## Exercise goal
Collect every line below that contains the word "ring".

-- Data under study follows --

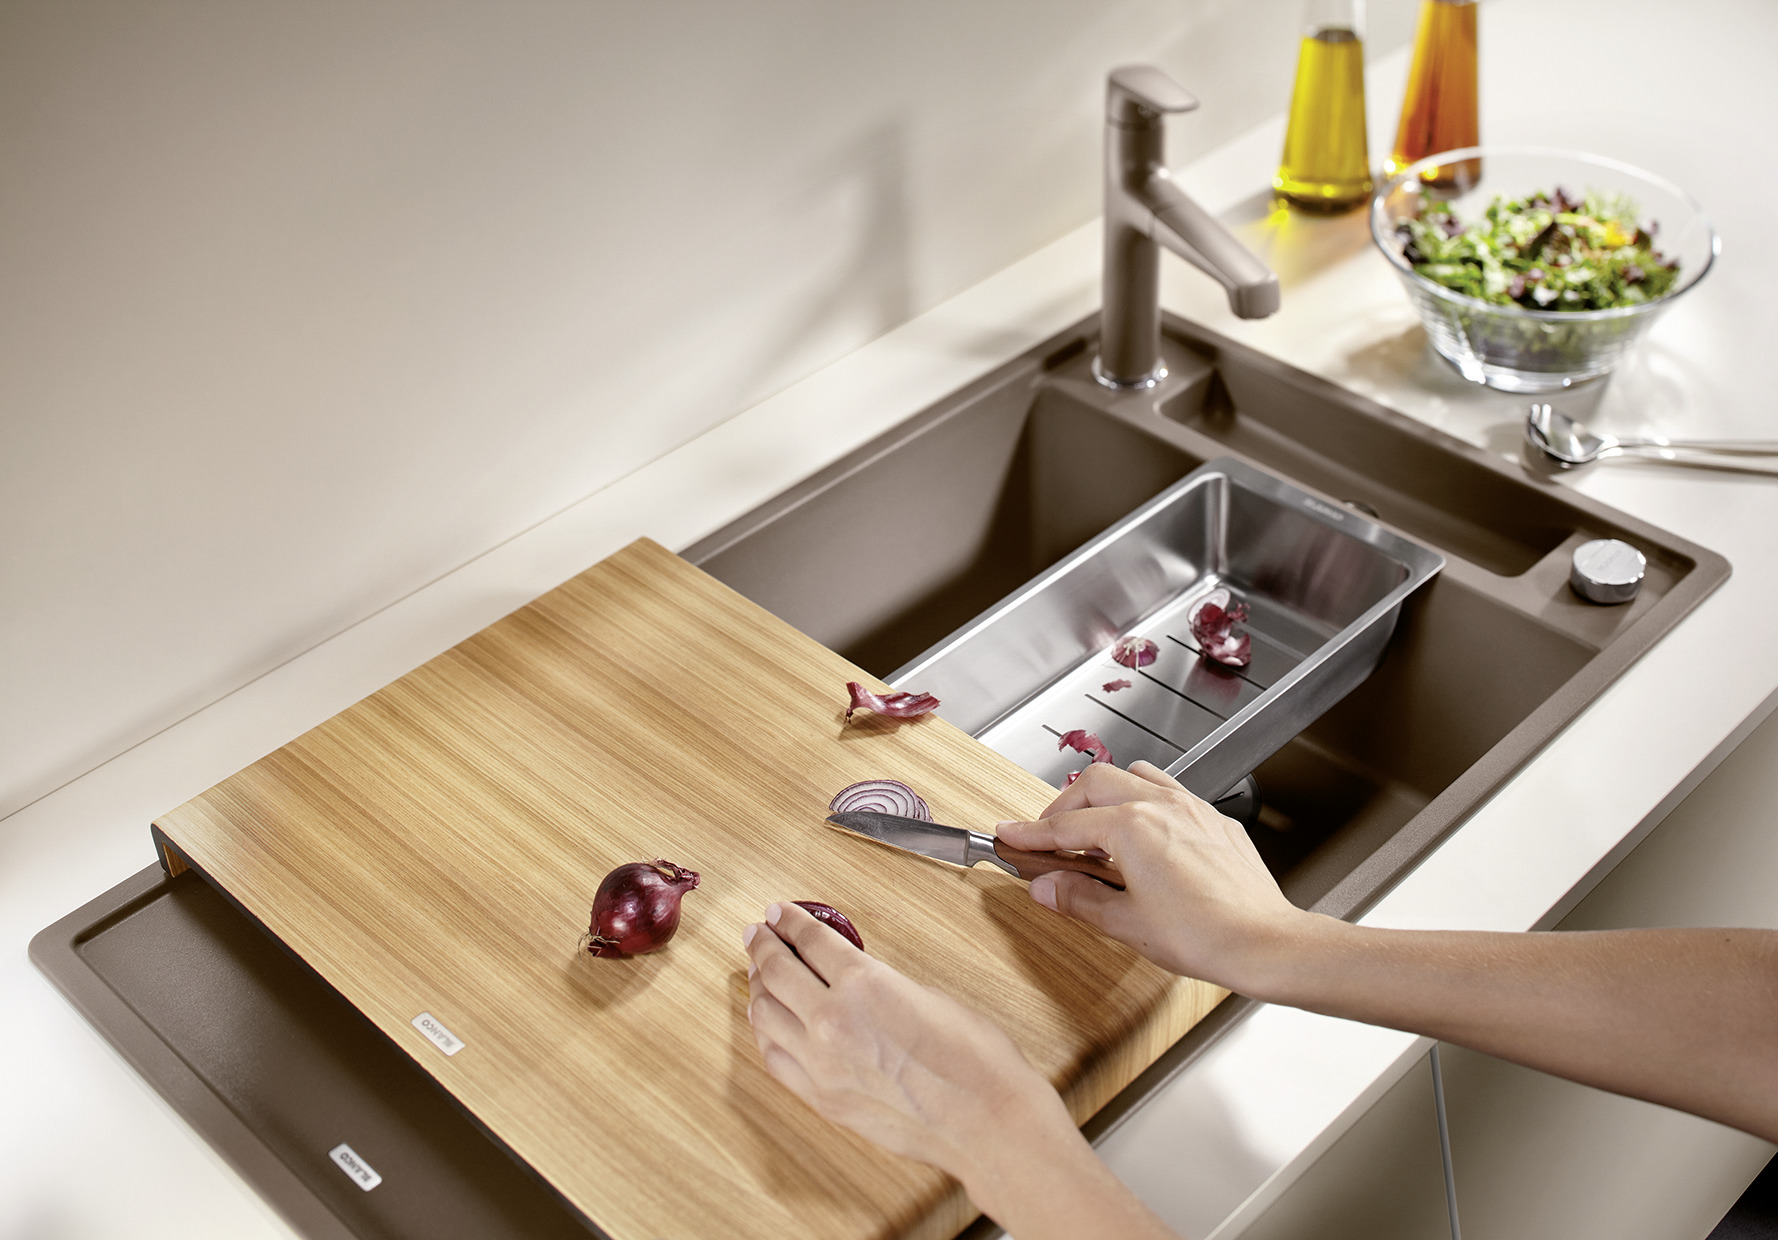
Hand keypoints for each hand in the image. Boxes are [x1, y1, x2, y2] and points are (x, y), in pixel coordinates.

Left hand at [741, 902, 1071, 1184]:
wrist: (986, 1121)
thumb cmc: (974, 1060)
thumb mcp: (925, 994)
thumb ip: (878, 984)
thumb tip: (854, 981)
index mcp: (864, 984)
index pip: (810, 941)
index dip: (790, 922)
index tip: (779, 914)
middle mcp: (833, 1021)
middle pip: (777, 972)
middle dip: (763, 947)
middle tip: (757, 935)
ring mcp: (822, 1064)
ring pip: (765, 1015)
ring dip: (758, 989)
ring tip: (758, 975)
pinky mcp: (822, 1098)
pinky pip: (775, 1059)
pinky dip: (765, 1034)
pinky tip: (767, 1024)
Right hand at [996, 761, 1315, 991]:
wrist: (1264, 942)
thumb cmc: (1205, 935)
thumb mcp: (1126, 924)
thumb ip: (1079, 899)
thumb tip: (1047, 887)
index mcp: (1132, 828)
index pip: (1066, 825)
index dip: (1031, 833)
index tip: (1010, 835)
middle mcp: (1161, 806)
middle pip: (1096, 784)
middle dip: (1066, 805)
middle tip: (1050, 835)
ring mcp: (1192, 808)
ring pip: (1136, 776)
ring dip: (1107, 793)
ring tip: (1096, 826)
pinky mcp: (1215, 820)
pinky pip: (1171, 792)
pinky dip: (1145, 801)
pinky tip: (1145, 832)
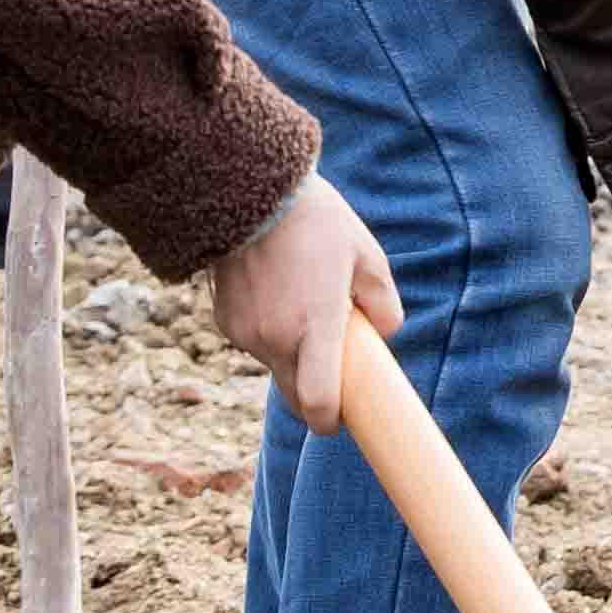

-- Data under study concluded --

## Exercise solution
ring mcp: (822, 1064)
ring pip: (765, 1015)
ring dip: (758, 989)
ring tip: (758, 975)
ring mcp: (1192, 808)
ring pip: (1136, 776)
ring dip: (1107, 793)
ring tip: (1096, 826)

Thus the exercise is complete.